Crafts-Hobbies Vivian | 05 May 2011 04:39 pm

Collecting Coins With Your Kids – An Investment With Big Returns

I remember being 10 years old and standing in my dad’s den. We had saved up a little in
a mutual fund for my brother and I. He asked if we wanted to keep the money in a mutual
fund, or use it to invest in some coins. Being 10 years old, I didn’t have to think very
long. I couldn’t really hold the mutual fund in my hands and admire it like I could a coin. I’m sure that my younger brother felt the same way I did. The decision was unanimous: We would begin collecting coins.

That decision turned out to be one of the best investments that either of us made.
Through whatever process a 10 year-old goes through to make decisions like this, I chose to
collect Franklin half dollars.
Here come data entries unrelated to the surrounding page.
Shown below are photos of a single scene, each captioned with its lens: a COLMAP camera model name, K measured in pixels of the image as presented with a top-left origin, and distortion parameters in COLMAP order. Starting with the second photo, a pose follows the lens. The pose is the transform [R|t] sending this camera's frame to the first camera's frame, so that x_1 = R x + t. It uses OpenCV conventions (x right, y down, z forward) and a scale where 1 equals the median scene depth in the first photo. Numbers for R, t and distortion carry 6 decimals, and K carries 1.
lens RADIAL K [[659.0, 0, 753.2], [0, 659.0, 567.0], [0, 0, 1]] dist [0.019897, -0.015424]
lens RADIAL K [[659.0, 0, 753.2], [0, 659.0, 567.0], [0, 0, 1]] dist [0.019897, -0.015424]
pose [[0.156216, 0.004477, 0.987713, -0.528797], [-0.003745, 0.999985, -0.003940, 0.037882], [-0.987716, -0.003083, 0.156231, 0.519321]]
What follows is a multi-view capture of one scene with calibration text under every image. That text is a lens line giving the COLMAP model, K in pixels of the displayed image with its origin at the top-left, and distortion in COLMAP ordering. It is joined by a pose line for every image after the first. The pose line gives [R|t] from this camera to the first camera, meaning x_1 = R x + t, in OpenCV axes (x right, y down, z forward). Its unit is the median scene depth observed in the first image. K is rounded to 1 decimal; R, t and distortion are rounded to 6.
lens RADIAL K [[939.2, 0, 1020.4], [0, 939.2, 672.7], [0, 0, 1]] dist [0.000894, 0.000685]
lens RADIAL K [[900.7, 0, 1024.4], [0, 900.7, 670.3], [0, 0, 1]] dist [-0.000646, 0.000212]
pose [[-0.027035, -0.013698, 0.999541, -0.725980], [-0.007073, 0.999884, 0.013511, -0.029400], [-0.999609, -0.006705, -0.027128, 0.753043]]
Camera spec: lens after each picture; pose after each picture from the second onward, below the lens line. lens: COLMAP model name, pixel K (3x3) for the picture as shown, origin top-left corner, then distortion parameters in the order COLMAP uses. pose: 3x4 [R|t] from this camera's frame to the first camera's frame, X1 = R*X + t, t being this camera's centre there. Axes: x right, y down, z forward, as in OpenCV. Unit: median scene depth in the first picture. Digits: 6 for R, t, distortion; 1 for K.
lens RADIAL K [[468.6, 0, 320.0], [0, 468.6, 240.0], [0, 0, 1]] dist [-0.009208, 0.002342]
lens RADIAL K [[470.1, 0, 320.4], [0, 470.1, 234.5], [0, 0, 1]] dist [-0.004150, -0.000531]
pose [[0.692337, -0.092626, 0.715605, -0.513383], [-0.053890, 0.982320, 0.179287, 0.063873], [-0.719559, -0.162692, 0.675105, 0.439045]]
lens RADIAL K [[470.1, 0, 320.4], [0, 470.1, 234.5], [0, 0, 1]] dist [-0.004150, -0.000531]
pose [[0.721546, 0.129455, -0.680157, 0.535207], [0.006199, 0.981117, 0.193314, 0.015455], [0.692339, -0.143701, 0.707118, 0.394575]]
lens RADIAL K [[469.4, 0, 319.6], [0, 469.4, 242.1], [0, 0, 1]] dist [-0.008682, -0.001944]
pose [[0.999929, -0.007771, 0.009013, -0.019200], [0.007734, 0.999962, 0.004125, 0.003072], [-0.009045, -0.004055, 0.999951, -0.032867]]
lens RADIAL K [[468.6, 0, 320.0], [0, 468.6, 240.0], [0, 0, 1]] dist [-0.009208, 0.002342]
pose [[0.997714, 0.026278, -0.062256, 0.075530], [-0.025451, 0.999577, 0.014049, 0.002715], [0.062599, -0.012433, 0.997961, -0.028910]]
I think that I had some admiration for Ben Franklin from
studying him in school. The coin also had some aesthetic appeal to me.

Not long after that decision was made, I got a paper route so that I could earn some
extra money to pay for some of these coins. I wish I could say that I saved all of the
money that I got from my paper route to feed by coin-collecting habit. A lot of money was
also spent on candy and other things that a kid with money will buy. I did manage to buy
quite a few Franklin half dollars to add to my collection, though. I would sit at my dad’s
desk in the den and go through my coin catalog to choose a specific coin that I wanted. I’d
then save the money to buy it and start the process all over again. This taught me the
value of a dollar and the value in setting goals.

I spent some time reading about the history of each coin that I collected. I was
interested in what the designs signified and what made the rarest coins so… well, rare.
It seemed incredible to hold something in my hand that was so old and had seen so much
history. I often wondered who all of the people were that held that very coin in their
hands. What had they spent it on? Where were they now? I learned that history actually
had an impact on me and wasn’t just something I read about at school.

My dad, my brother and I spent a lot of time going to coin shows, searching through
catalogs, and just reading about different coins. We began looking at the change that we
had in our pockets and showing each other our “finds”. We spent a lot of time talking about
the coins in our collection and their history.

I still have that set of Franklin half dollars as well as some of the other coins that I
had collected. I’m still adding to them. I know that they’ve gone up in value a bit over
the years, but sometimes I find myself wondering if I would have made more money if I would
have stuck with the mutual fund. Then I think of all of the lessons that I learned.
Lessons about money and history. Then I think of all that time I spent with my dad and my
brother. All of those days spent in my dad’s den talking. The Sunday afternoons driving to
the nearest coin show and all of the time spent together just talking. It’s then that I
realize just how big those returns were.